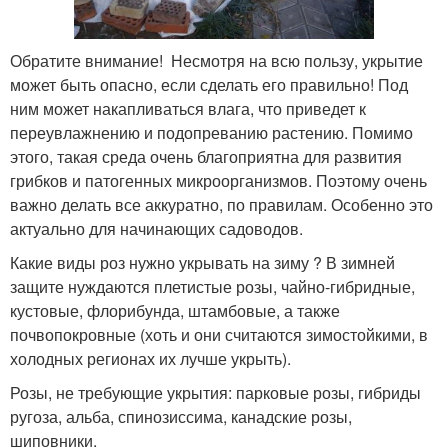
Обратите внимание! Несмотря на всю пользу, укрытие
может быть опасно, если сделать его правильно! Под
ним может накапливаться влага, что приведет к
переувлажнению и подопреванию растению. Помимо
этого, такая среда очень благоприятна для развития
грибков и патогенных микроорганизмов. Поэтому очень
важно делать все аккуратно, по правилам. Особенно это
актуально для начинающих садоводов.
Какие виды роз нужно укрывать на зиму ? В зимней
защите нуждаются плетистые розы, чайно-гибридные,
кустовые, флорибунда, штамбовые, а также
почвопокровные (хоть и они считаются зимостойкими, в
холодных регионах их лучше укрыть).
Розы, не требующие укрытия: парковые розы, гибриды
ругоза, альба, спинозиссима, канадские розы,
шиповники.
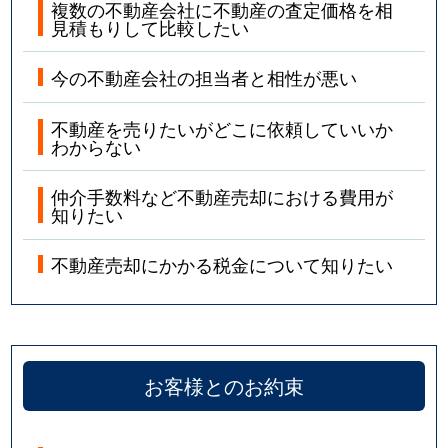
複数の不動産会社に不動産の査定価格を相
見積もりして比較したい
今の不動産会社の担当者と相性が悪い
不動産を売りたいがどこに依頼していいか
わからない
仲介手数料など不動産売却における費用が
知りたい
不動産売却にかかる税金について知りたい
お客様とのお約束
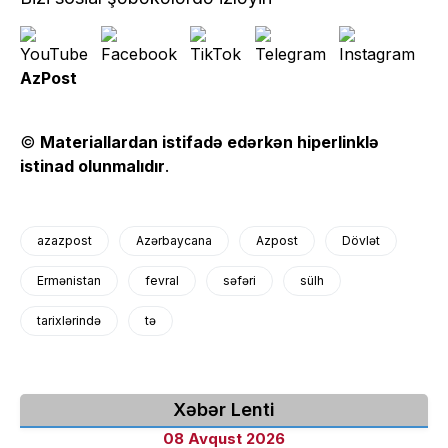
AzPost
©
Materiallardan istifadə edərkən hiperlinklə
istinad olunmalıdır
.
azazpost
Azərbaycana
Azpost
Dövlət
Ermənistan
fevral
səfəri
sülh
tarixlərində
tə
Xəbər Lenti
08 Avqust 2026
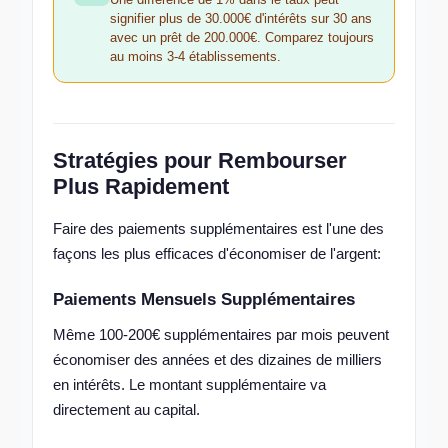
signifier plus de 30.000€ d'intérêts sur 30 ans
avec un prêt de 200.000€. Comparez toujours
au moins 3-4 établissements.
Stratégies pour Rembourser
Plus Rapidement
Faire des paiements supplémentaires est l'une des
façons les plus efficaces d'économiser de l'argent:
Paiements Mensuels Supplémentaires
Même 100-200€ supplémentaires par mois peuvent
économiser des années et des dizaines de milliers
en intérêts. Le montant supplémentaire va
directement au capital.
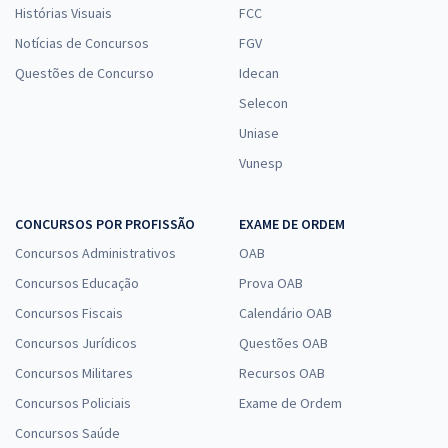
Histórias Visuais
FCC
Notícias de Concursos
FGV
Questões de Concurso
Idecan
Selecon
Uniase
Vunesp
CONCURSOS POR PROFISSÃO
EXAME DE ORDEM
Concursos Administrativos
OAB
Concursos Educação
Prova OAB
Concursos Fiscais
Calendário OAB
Concursos Jurídicos
Questões OAB
Concursos Militares
Recursos OAB
Concursos Policiais
Exame de Ordem
Concursos Saúde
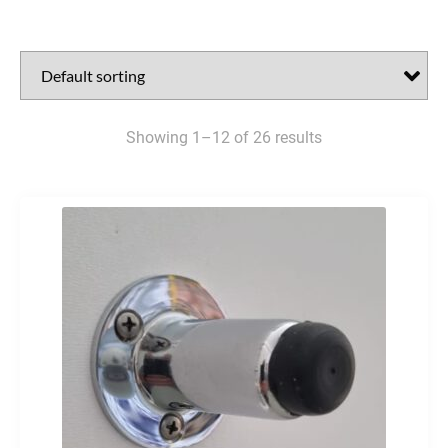
Showing 1–12 of 26 results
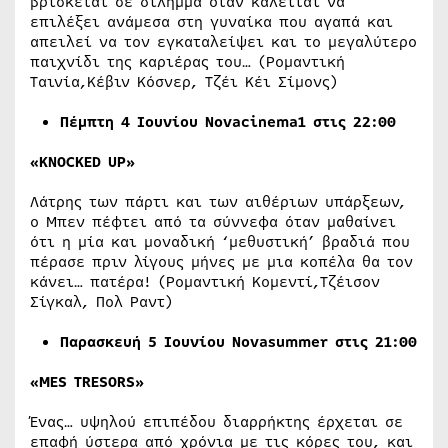
βρίσκεται σε δίλημμα όταν καλείται να
επιλέξει ανάμεσα στη γυναίκα που αγαπά και
απειλεί να τον εγκαταλείψει και το μεγαλύτερο
παιχνίδι της καριέρας του… (Ρομαντική
Ταινία,Κέβιν Κόσνερ, Τζέι Κέι Σίμονς)
Πέμπτη
4
Ιουνίου Novacinema1 στις 22:00
«KNOCKED UP»
Λάτρης των πάρτι και των αιθέριων υπάρξεων,
ο Μπεν πέφτει από τα σύννεφα όταν μαθαίνει
ότι η μία και μοναδική ‘μεθυστική’ βραδιά που
πέρασε πριν λίγους μήνες με μια κοπέλα θα τον
κάνει… πατέρα! (Ρομαντική Κομεντί,Τζέισον
Σίγκαλ, Πολ Ραντ)
Παρασκευή 5
Ιουνίου Nova
summer
στις 2
1
:00
«MES TRESORS»
Ένας… υψηλού επιπέδου διαρρήκτης έρχεται σε
επαφή ύστερα από χρόνια με τις κόρες του, και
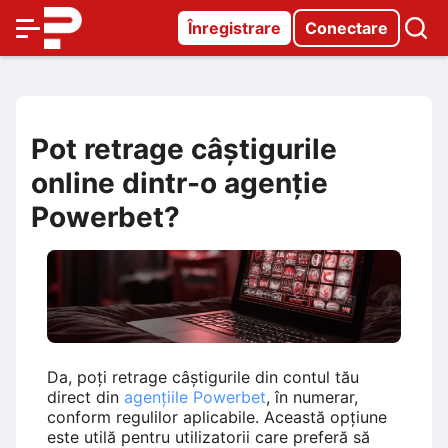
Înregistrare
Conectare
Pot retrage câștigurile
online dintr-o agenție
Powerbet?
Da, poți retrage câștigurile din contul tău
direct din
agențiile Powerbet
, în numerar,
conform regulilor aplicabile. Această opțiune
este utilă pentru utilizatorii care preferă să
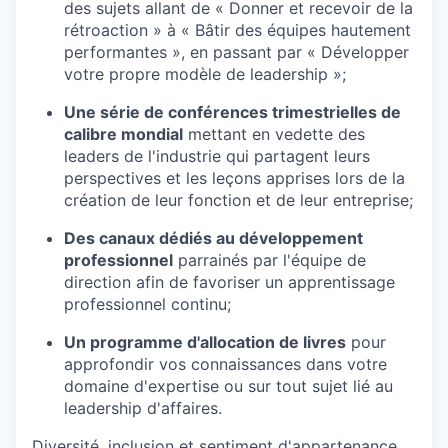
des sujets allant de « Donner et recevoir de la
rétroaction » à « Bâtir des équipes hautement
performantes », en passant par « Développer
votre propre modèle de leadership »;
Une série de conférences trimestrielles de
calibre mondial
mettant en vedette des
leaders de l'industrie qui partagent leurs
perspectives et les leçons apprises lors de la
création de leur fonction et de leur entreprise;
Des canaux dédiés au développement
professionnel
parrainés par l'équipe de
direction afin de favoriser un apprentissage
professionnel continu;
Un programme d'allocation de livres
pour
approfondir vos connaissances dans votre
domaine d'expertise ou sur tout sujet lié au
leadership d'affaires.
Diversité, inclusion et sentiment d'appartenance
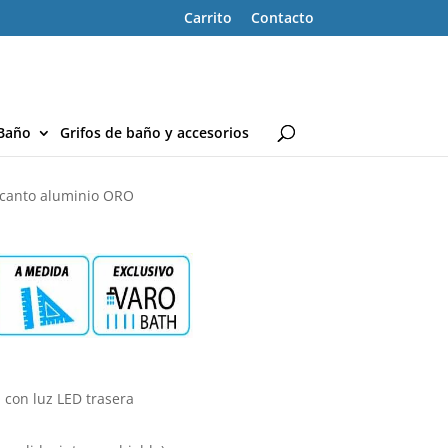
Carrito
Contacto
Baño
Grifos de baño y accesorios
 canto aluminio ORO
con luz LED trasera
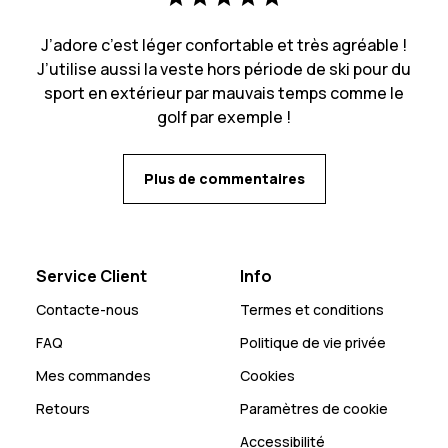
J’adore c’est léger confortable et très agréable !
J’utilise aussi la veste hors période de ski pour du
sport en extérieur par mauvais temps comme le
golf par exemple !
Plus de commentaires
Service Client
Info
Contacte-nous
Termes et conditions
FAQ
Politique de vie privée
Mes commandes
Cookies
Retours
Paramètres de cookie
Accessibilité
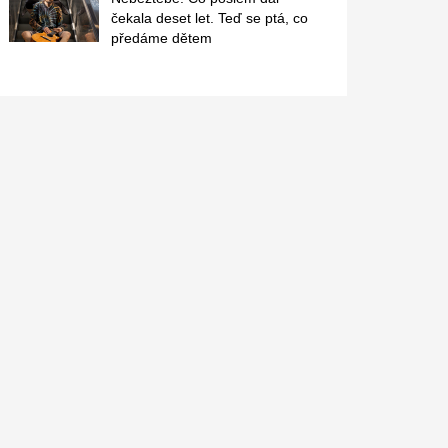
čekala deset let. Teď se ptá, co
předáme dětem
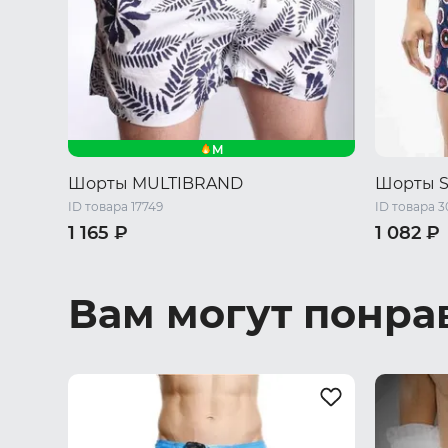
M
Шорты MULTIBRAND
Шорты S
ID товара 17749
ID товара 3
1 165 ₽
1 082 ₽
S
M
L
XL
XXL
S
M
L
Вам могут понра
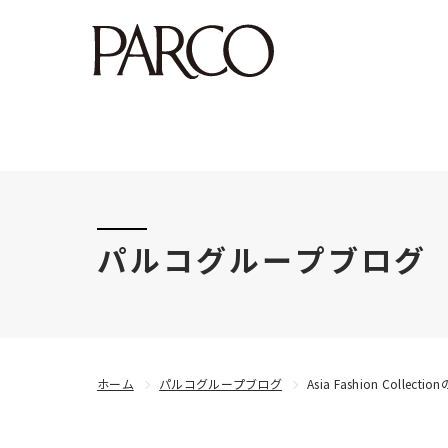
このたびの令和8年熊本地震により被害にあわれた
パルコグループブログ
ホーム
パルコグループブログ
Asia Fashion Col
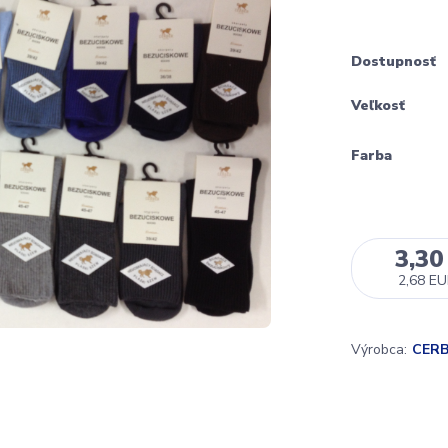
Dostupnosť
Veľkosť
Farba
3,30
2,68 E
Výrobca:
CER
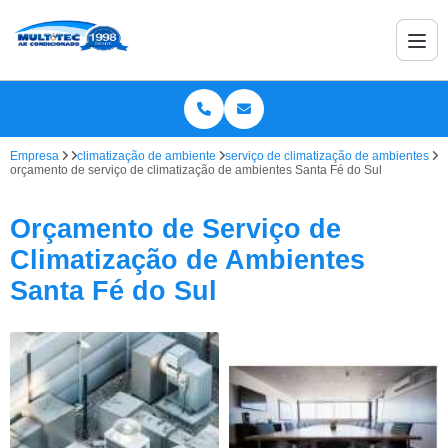
Empresa
climatização de ambiente
serviço de climatização de ambientes
orçamento de serviço de climatização de ambientes Santa Fé do Sul
Orçamento de Serviço de
Climatização de Ambientes
Santa Fé do Sul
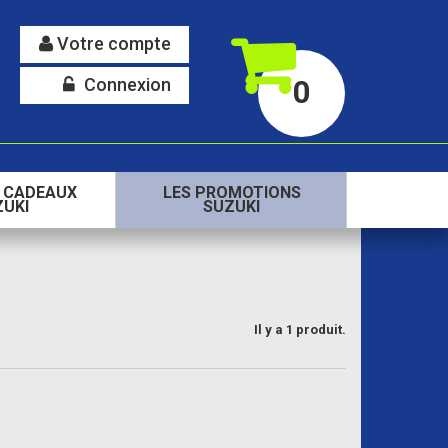
Votre compte
Connexion
0
S CADEAUX
LES PROMOTIONS
ZUKI
SUZUKI
Il y a 1 produit.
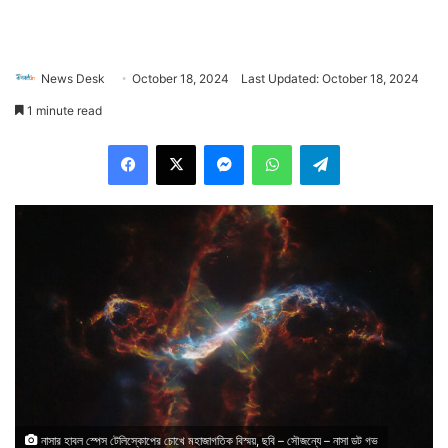
News Desk
October 18, 2024
Last Updated: October 18, 2024
1 minute read
Facebook
X
Messenger
WhatsApp
Telegram
নাসার হাবল স্পেস টেলিস্কোপের চোখে মহাজাগতিক বিস্ময়, ছবি – সৌজন্যে – নাসা ডট গভ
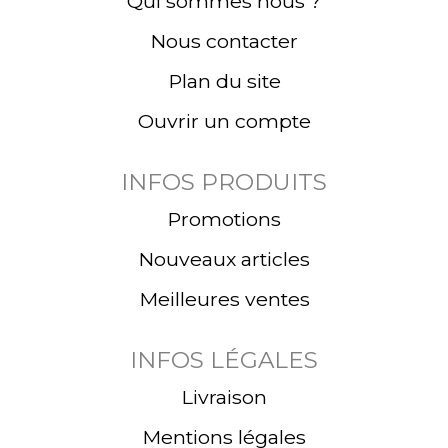
Qui sommes nous ?
Nous contacter
Plan du site
Ouvrir un compte
INFOS PRODUITS
Promotions
Nouveaux articles
Meilleures ventes
INFOS LÉGALES
Livraison
Mentions légales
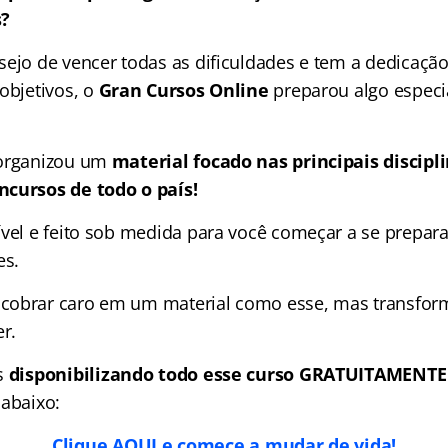
s?
sejo de vencer todas as dificuldades e tem a dedicação
objetivos, o
Gran Cursos Online
preparou algo especi
organizou um
material focado nas
principais discip
ncursos de todo o país!
ível e feito sob medida para você começar a se prepara
es.
obrar caro em um material como esse, mas transforma
r.
s
disponibilizando todo esse curso GRATUITAMENTE
 abaixo:
Clique AQUI e comece a mudar de vida!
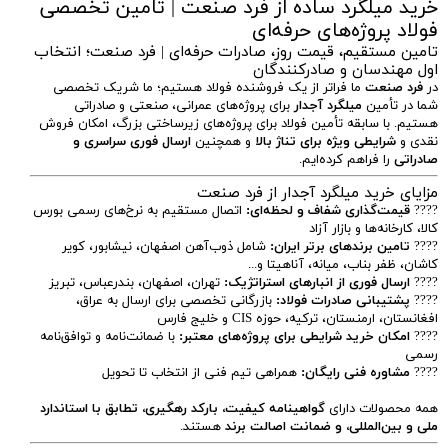
خرید میلگرد ساده از فرد صنعت | تامین تخصصی
فولاد پروژه‌های حرفه‌ای
تامین مستقیم، قیمت روز، صادرات حرفه‌ای | فرد صنعت؛ انتخاب
اول مهندسان و صادرکنندگان
در
فرد صنعت
ما فراتر از یک فروشنده فولاد هستیم؛ ما شریک تخصصی
شما در تأمین
میلگرد آجدار
برای پروژه‌های عمرانی، صنعتی و صادراتی
هستیم. با سابقه تأمین فولاد برای پروژه‌های زیرساختی بزرگ، امکان فروش
نقدی و
شرایطی ویژه برای تناژ بالا
و همچنین
ارسال فوری سراسری و
صادراتی
را فراهم کرده‌ایم.
مزایای خرید میلگرد آجدار از فرد صنعت
????
قیمت‌گذاری شفاف و لحظه‌ای:
اتصال مستقیم به نرخ‌های رسمی بورس
کالا، کارخانه‌ها و بازار آزاد
????
تامین برندهای برتر ایران:
شامل ذوب‌آهن اصفهان، نیشابور، کویر
کاشان، ظفر بناب، میانه، آناهیتا و...
????
ارسال فوری از انبارهای استراتژیک:
تهران، اصفهان، بندرعباس، تبریز
????
پشتیبانی صادرات فولاد:
بازرگانی تخصصی برای ارسال به عراق،
افغانستان، ارمنستان، ترکیه، حوزه CIS و خلیج فارس
????
امکان خرید شرایطی برای پروژه‌های معتبر:
با ضمانت‌نامه و توافق‌نامه
رسمی
????
مشاوره فنی رایگان:
همراهی تیم فنی از انتخاب تا تحویل
همه محصولات دارای
گواهینامه کیفیت، بارکد رهگیری، تطابق با استاندارد
ملی و بین‌المللی، و ضمانت اصالت برند
هستند.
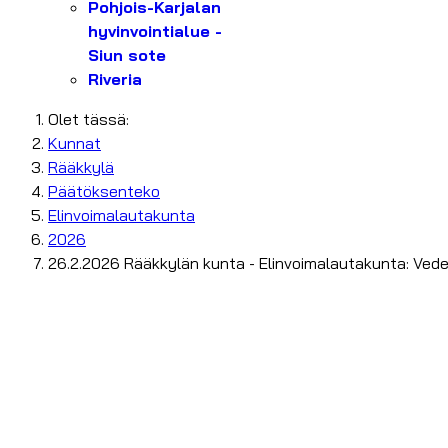
Pohjois-Karjalan
hyvinvointialue -
Siun sote
Riveria
Olet tässä:
Kunnat
Rääkkylä
Päätöksenteko
Elinvoimalautakunta
2026
26.2.2026 Rääkkylän kunta - Elinvoimalautakunta: Veden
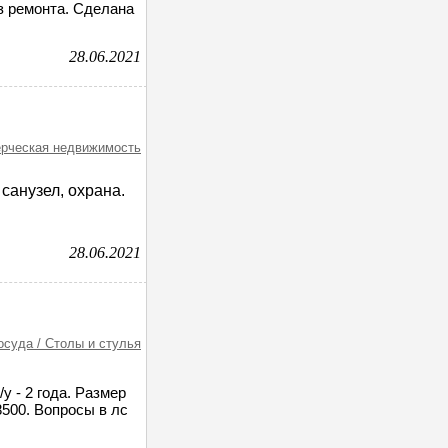
ез ремонта. Сделана
28.06.2021
рческая недвижимость
 санузел, охрана.
28.06.2021
осуда / Столы и стулья
у - 2 года. Размер
 8500. Вопросы в лс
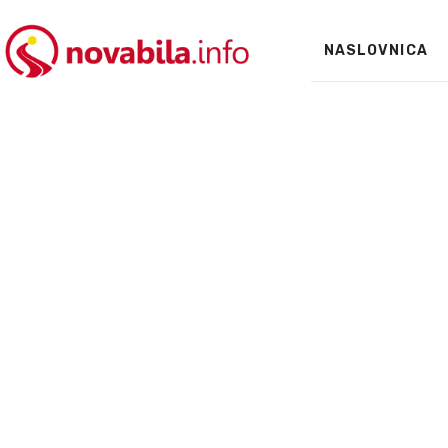
NASLOVNICA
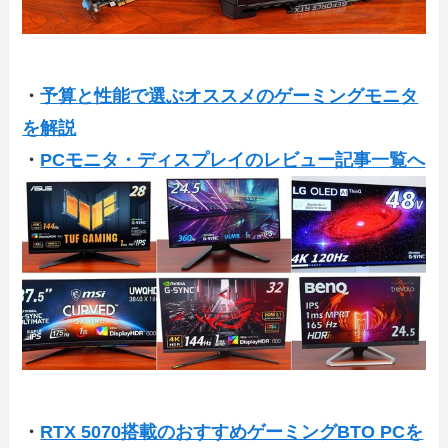
・
予算と性能で選ぶオススメのゲーミングモニタ
を解説
・
PCモニタ・ディスプレイのレビュー記事一覧へ
・
RTX 5070搭載のおすすめゲーミングBTO PCを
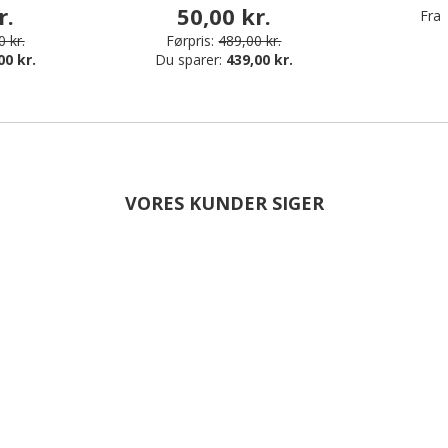
r.
50,00 kr.
Fra
 kr.
Førpris:
489,00 kr.
00 kr.
Du sparer:
439,00 kr.
VORES KUNDER SIGER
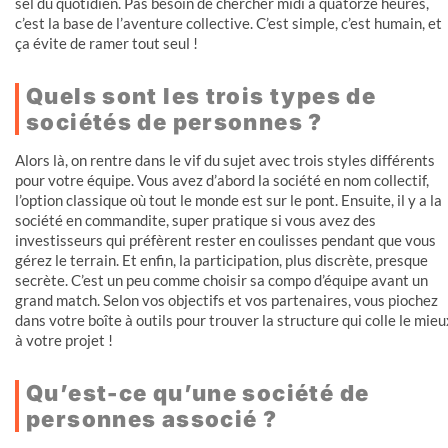
sel du quotidien. Pas besoin de chercher midi à quatorze heures,
c’est la base de l’aventure collective. C’est simple, c’est humain, et
ça évite de ramer tout seul !
Quels sont les trois types de
sociétés de personnes ?
Alors là, on rentre dans le vif du sujet avec trois styles différents
pour votre équipe. Vous avez d’abord la société en nom collectif,
l’option classique où tout le monde est sur le pont. Ensuite, il y a la
société en commandite, super pratique si vous avez des
investisseurs qui préfèrent rester en coulisses pendant que vous
gérez le terrain. Et enfin, la participation, plus discrète, presque
secrète. C’est un peu comme choisir sa compo d’équipe avant un
grand match. Selon vos objectifs et vos partenaires, vous piochez
dans votre boîte à outils pour trouver la structure qui colle le mieu
à votre projet !
Qu’est-ce qu’une société de
personnes associé ?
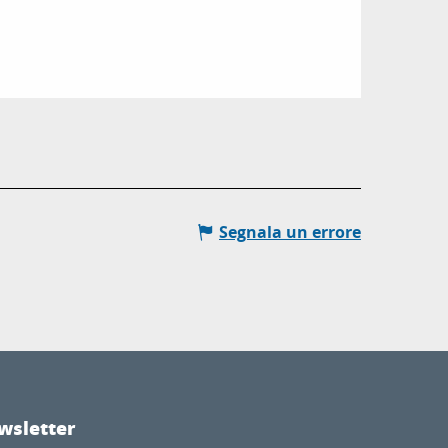
Segnala un errore
wsletter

§

REQUIRED WORK:
Copy every line above in which the string "todo" shows up.

RESPONSE TO THIS TASK:
ncursos de todo o país!
disponibilizando todo esse curso GRATUITAMENTE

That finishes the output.